= Craufurd Tait Ramage =

Craufurd Tait Ramage (1803–1878) was a Scottish travel writer and anthologist.

==Life==
Born at Annfield, Newhaven, Edinburgh, on 10 September 1803, Ramage was educated at Wallace Hall, Dumfriesshire, and at Edinburgh High School. He graduated M.A. at Edinburgh University in 1825.

While at university Ramage took private pupils, including Archibald Campbell Tait with whom he maintained a lifelong friendship. After leaving college he became tutor in the family of Sir Henry Lushington, 2nd Baronet, and spent three years with his pupils in Naples, also touring. His Nooks and By-Ways in Italy (1868) was based on a journey of 1828. For 15 years after his return to Scotland he was tutor in the family of Thomas Spring-Rice.

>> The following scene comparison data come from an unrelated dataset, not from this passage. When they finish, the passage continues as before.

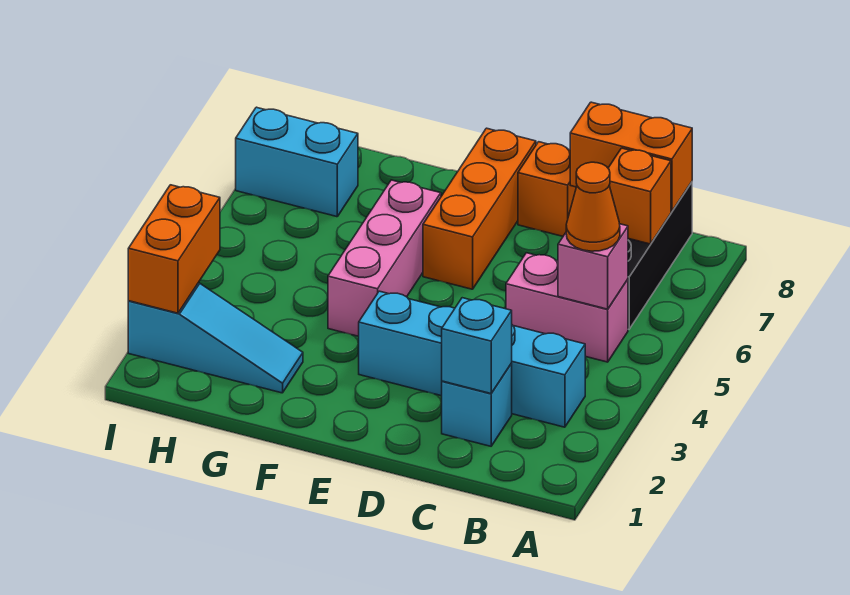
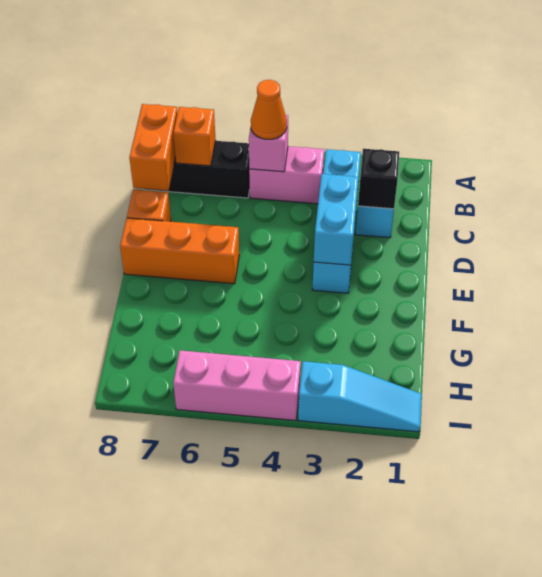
pink brick B5:C5 level 1 -> pink brick B4:B5 level 1
cyan brick C2 level 2 -> black brick C2 level 2
pink brick F4:F6 level 1 -> pink brick I4:I6 level 1
cyan slope G2:I2 level 1 top I -> cyan slope I1:I3 level 1 top 3
cyan brick H7:I7 level 1 -> cyan brick D3:E3 level 2
orange brick I2:I3 level 2 -> none

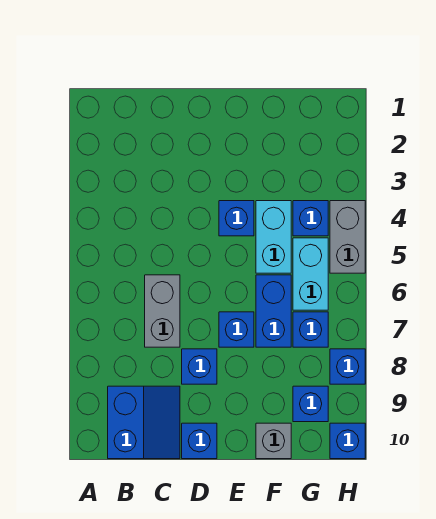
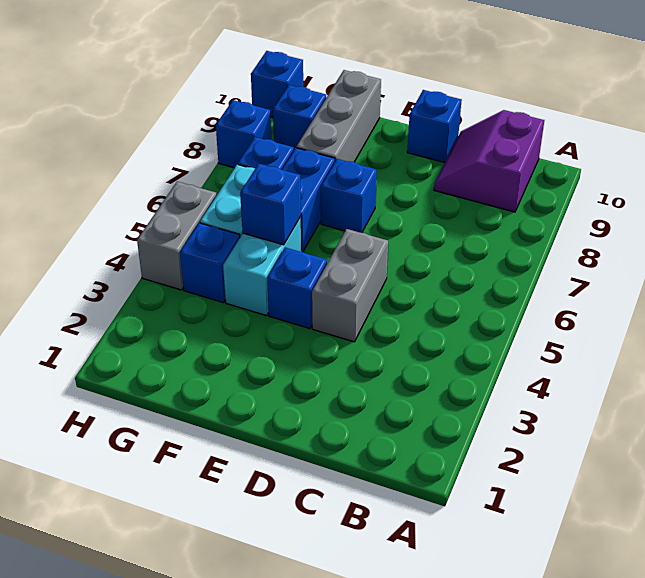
blue slope B9:C10 level 1 top B -> purple slope B9:C10 level 1 top B
grey brick C6:C7 level 1 -> grey brick D4:D5 level 1
blue brick D8 level 1 -> blue brick F5 level 2
grey brick F10 level 1 -> grey brick F8:F10 level 1

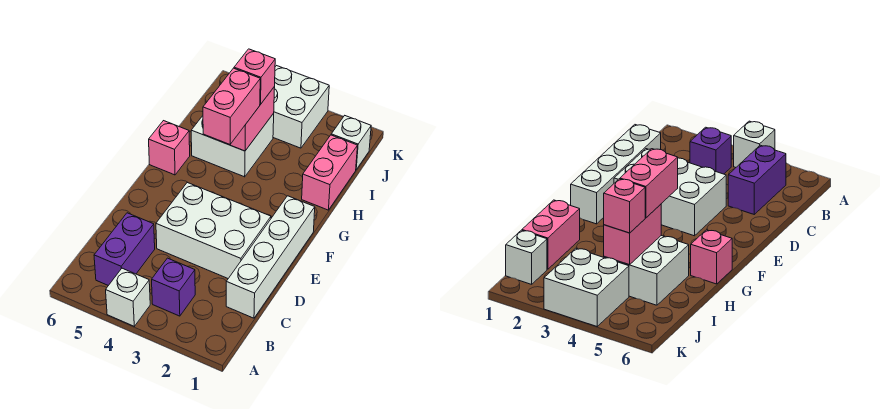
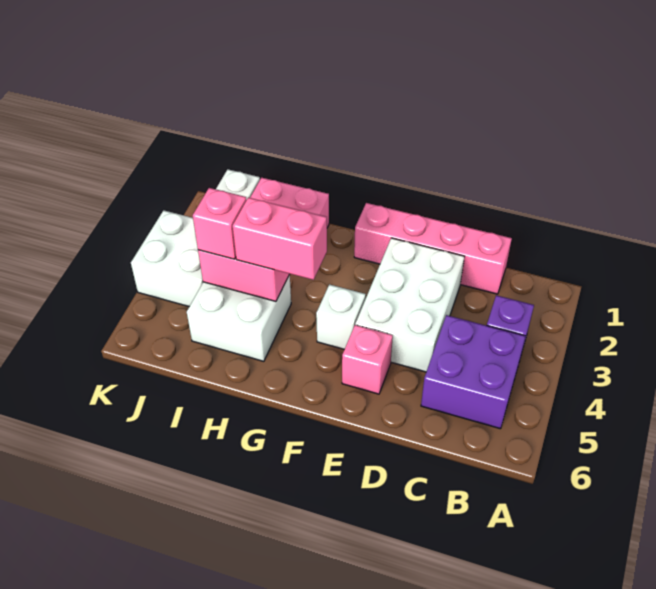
white brick A4 level 1 -> white brick F4 level 1
purple brick B5:C5 level 1 -> purple brick B4:C5 level 1
white brick C1:F1 level 1 -> pink brick C1:F1 level 1
pink brick G6 level 1 -> pink brick E5 level 1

In 1841 Ramage was appointed vice-master of Wallace Hall Academy, and he succeeded, on the death of Robert Mundell, to the rectorship in 1842. He was nominated a justice of the peace for Dumfriesshire in 1848, and the degree of LL.D. was conferred on him by the university of Glasgow in 1852. He died at Wallace Hall on 29 November 1878. Ramage married Mary Paterson of Cheshire in 1839; they had five children.

==Works==
Ramage published four anthologies, entitled Beautiful Thoughts: respectively "from Greek Authors, with English Translations, and Lives of the Authors", Liverpool, 1864; "from Latin Authors, with English Translations", Liverpool, 1864; 3rd edit. enlarged, 1877; "from French and Italian Authors, with English Translations and Lives of the Authors", Liverpool, 1866; "from German and Spanish Authors", Liverpool, 1868. Other works were:

- Defence of the Parochial Schools of Scotland, Edinburgh, 1854.
- The Nooks and Byways of Italy. Wanderings in Search of its Ancient Remains and Modern Superstitions, Liverpool, 1868. A new abridged edition was published in 1965, edited by Edith Clay. The book has been compared to later works by Keppel Craven and Arthur John Strutt.
- Drumlanrig Castle and the Douglases: with the Early History and Ancient Remains of Durisdeer, Closeburn, and Morton, Dumfries, 1876
- Bible Echoes in Ancient Classics, Edinburgh, 1878

He contributed to the Quarterly Journal of Education, the Penny Cyclopædia, and Encyclopædia Britannica, 7th edition.